The center will celebrate its first anniversary with a ticketed event on Sunday, Dec. 9. Attendees can enjoy food and drinks from 11 a.m. to 1 p.m. Tickets, priced at $15, are available in advance by stopping in to Watermark or at the door on the day of the event. Each ticket purchase includes a chance to win a piece of pottery created by Dave and Jo Hamilton.

After more than three decades in the Carnegie Library building and a short stay in temporary quarters on Beltrami Avenue, the move to the former Lueken's building at 505 Bemidji Ave. N. gave the Watermark new life and visibility.

"The enthusiasm and how the community has embraced the new art center has just been overwhelming," said Lori Forshee-Donnay, the Watermark's executive director. "We knew people were excited, we knew people were wanting this, but we hit the ground running and we haven't stopped."

Lori Yourd, president of the Watermark board, echoed those sentiments.

"We had many dreams about what it would mean for the community," Yourd said. "The first year has shown us that dreams do come true, often in ways far beyond what we could have imagined."

Forshee-Donnay said she has noticed a difference in the way visitors interact with the art exhibits.

"They come in and they actually spend time with the work," she said. "The space has been so comfortable and inviting. It's expansive compared to what we had, but still has an intimate feeling so people can engage with the work and spend time with it. There is so much visual art in Bemidji. This is the space that our artists needed to share their work. This is the space that we needed to share the (Bemidji State) university collections so people in the community had access to it. It's the space that allows us to go beyond that, to bring artists from outside the area."

Artists like Davidson agree.

"The word the comes into my mind is quality," Davidson said. "The building itself and the remarkable style of it and the beauty of it, which is unusual in a city of this size, is thrilling. The addition of art show and exhibitions that have come through that also answered the need for quality.

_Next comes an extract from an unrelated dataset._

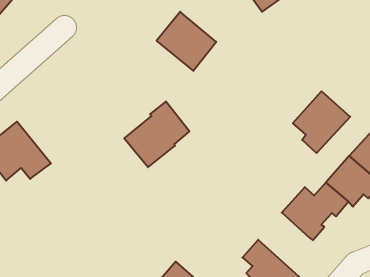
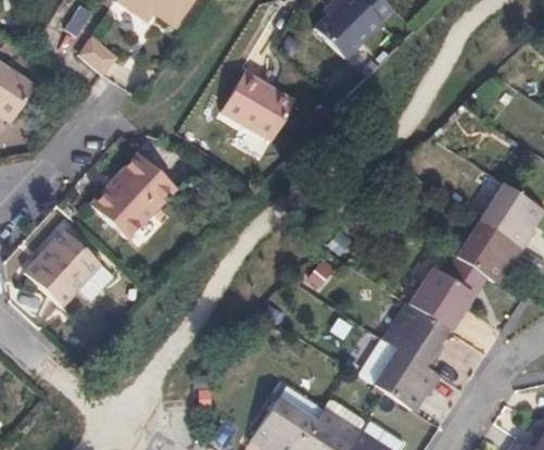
building: [293,91,350,153] -> none
building: [124,101,189,167] -> [92,159,172,243]
building: none -> [382,301,445,367]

Not only for artists who live in Bemidji, but also artists from outside."

And that front window?

"The architects refer to that as a lantern effect," Forshee-Donnay said. "It's very intentional that we leave the lights on at night. After three-plus decades of being somewhat invisible in our building, to be able to have people drive by and see that, it's been like our calling card. The work brings people in. When we had Bud Burger's sculpture there we had so many people coming because they could see it through the window. It's more welcoming."